序章-3 夢の果て11
「軽戦艦はちょっと予想外だったなぁ。だが辻褄は合った」
文字通り、斬り取った家の壁を一先ず防壁にしておき。
あちこちで上がる戦火で、葉巻に火をつけて。
ライは口に咥えて、少し考えに耽る。
漁村の時点で、黄金教団の狙いは海路、つまり船が出ることは、ライにも想像できていたが。

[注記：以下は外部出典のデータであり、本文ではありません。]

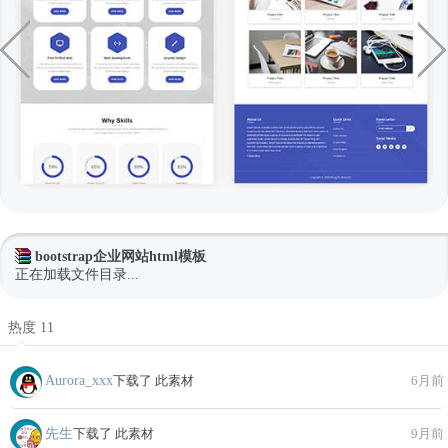
bootstrap企业网站html模板
正在加载文件目录...
热度 11
Aurora_xxx
下载了 此素材
6月前
先生
下载了 此素材
9月前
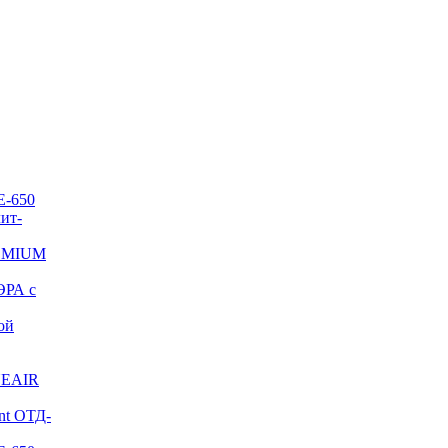
E-650
ит-
REMIUM
ЭРА с
ой
NEAIR
nt ОТД-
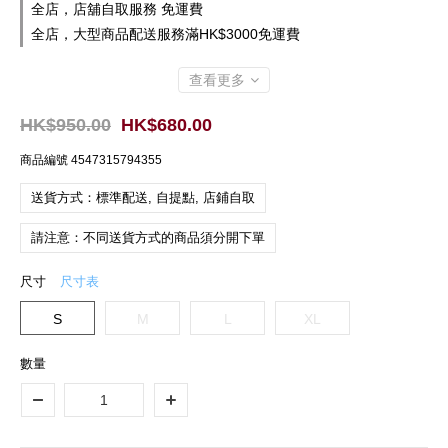
全店，店舖自取服務 免運費
全店，大型商品配送服務滿HK$3000免運費
查看更多
HK$950.00
HK$680.00
商品編號
4547315794355
送貨方式：標準配送, 自提點, 店鋪自取
請注意：不同送貨方式的商品須分開下單
尺寸
尺寸表
S
M
L
XL
數量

せいぜい、ライの目標であるヴェッセとルマという名の二人組と。二人が大切に運んでいる積み荷を、海路で運ぶ為に、偽装を兼ねた商船が来るだろうな。
程度の考えでライはいたが。
ライの予想に反して、相応の資金と時間が必要な軽戦艦。
しかもいざ航海に出て海賊が現れても、戦える軽戦艦が、すでにそこにあった。
これは決して、あり得ない話ではない。
おおよそ、数か月という準備期間。
元より海に生きる民ポート族。
彼らの船の知識と、船の製造の為の技術力があるラタン村の住人達の協力があれば、資材と資金が確保できれば、軽戦艦ならばできても不思議ではない。
そして、船を動かすのは、物資等の調達は出来ないが。雑務程度ならば肉石の操作で出来、裏切られる心配がない腐物だ。
船が完成し、積み荷を運び終えた時点で。
所詮、白竜教会にも疎まれ。黄金時代の素晴らしさを理解できない。異教徒の亜人が住むラタン村を焼き払い。一時的に港としての機能を壊滅させ、追手が出る前に、逃げ切れる算段がついたからこそ。

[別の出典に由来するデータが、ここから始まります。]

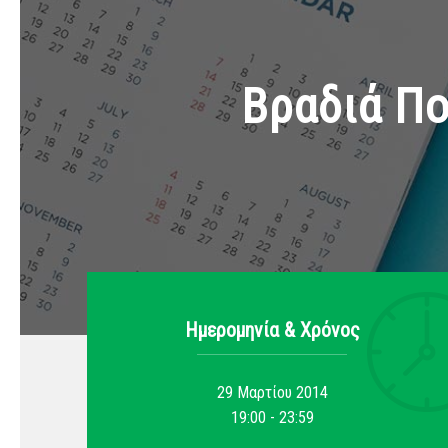
Βραδιά Π
Ημερομηνία & Xρόνος
29 Μαρτίου 2014
19:00 - 23:59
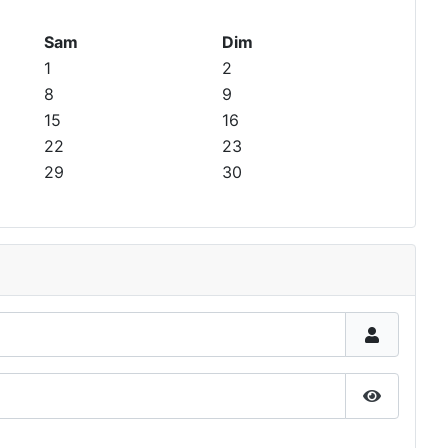
Sam
Dim
1
2
8
9
15
16
22
23
29
30
Afficher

腹いせに、白竜を信仰する領主の甥は殺して、今も丁寧に、散々邪魔をしてきた自身を焼き殺そうとしているのだろう。そこまでライは思考し、葉巻を投げ捨てる。
やってられるか。
葉巻には、ライのそんな思いが込められていた。
「あーもう葉巻臭い」
火をつけ、口に咥えた時間はごく僅かだと言うのに。
隣で嫌な臭いを嗅がされたフィラキは、ライに苦情を申し立て、ライは主人としての威厳なく粗暴に返す。
「うるせぇ」
周囲は阿鼻叫喚だ。それでも、ライとフィラキのやりとりは普段通りだった。
言うなれば、軽戦艦の全砲門を向けられ火の手が上がり。
腐物が待ち受けていようが、化物が出てこようが、ライにとっては苦境の内にすら入らない。
何故なら化物を殺せねば、白竜騎士は名乗れない。
軽戦艦一隻程度、単騎で潰せねば白竜騎士は名乗れない。
相手が何であろうが、ライはやるだけなのだ。
すくりとライは立ち上がり、まるで一杯飲みに行くかのように軽やかに言った。
「さてと、さっさと軽戦艦ぶっ壊すか」
世の中に、こんな言葉を吐き捨てられる人間が、そう多くはいない。
だが、フィラキは戯言とはまったく思わない。
ライならば例え一人でもやってのけると、まったく疑うことなく、信じているからだ。
だからこそ、ライの腕がもう二本あったならばと考え、フィラキも立ち上がる。
「じゃ私は化物の相手をするわ、どうせ出してくるでしょうし」
「頼んだ。あとラタン村の連中が出たら……縛眼はもう使っていい」
「異教徒狩りなんて、してる暇はないものね」
「あぁ、もう十分殺したさ」
祈りの言葉を言わず、襲いかかって来たら殺す。
それがラタン村の人柄を見て、ライの裁量で決めた。ラタン村の人達に対する、白竜騎士としての断罪の動機だった。
襲い掛からなければ、ライは黄金教団は除くが。
ポート族に対しては、無用に血を流させるつもりはなかった。
そしてそれは、フィラキの眼をもってすれば、稀にいる耐性のある一部を除いて。動きを封じ込め。
とりあえず無理矢理、無罪を押し付けることも出来る条件でもあった。
フィラキの眼の使用を許可したのは、もう誰一人としてラタン村の人々を殺す気はない。
軽戦艦を真っ先に壊すのは、これ以上黄金教団にラタン村の人々を殺させはしない。
フィラキにしか伝わらない、ライの意志表明だ。
後世の人間は、ライ達の行いをどう評価するだろう。
神聖なる神の威光を異教徒に示した豪傑だろうか、はたまた無慈悲な殺戮者だろうか。
ライには分からないことで、特に興味はない。
ただこれから行うことは、救う為である。
ライはそう意志を込めて、左手に月光のハルバードを。
ただこれから行うことは、滅ぼす為である。
ライはそう願いを込めて、右手に漆黒のバスタードソードを。
二つの武器を両手に掴み、防壁を飛び出した。
ラタン村の戦いは、ようやく始まった。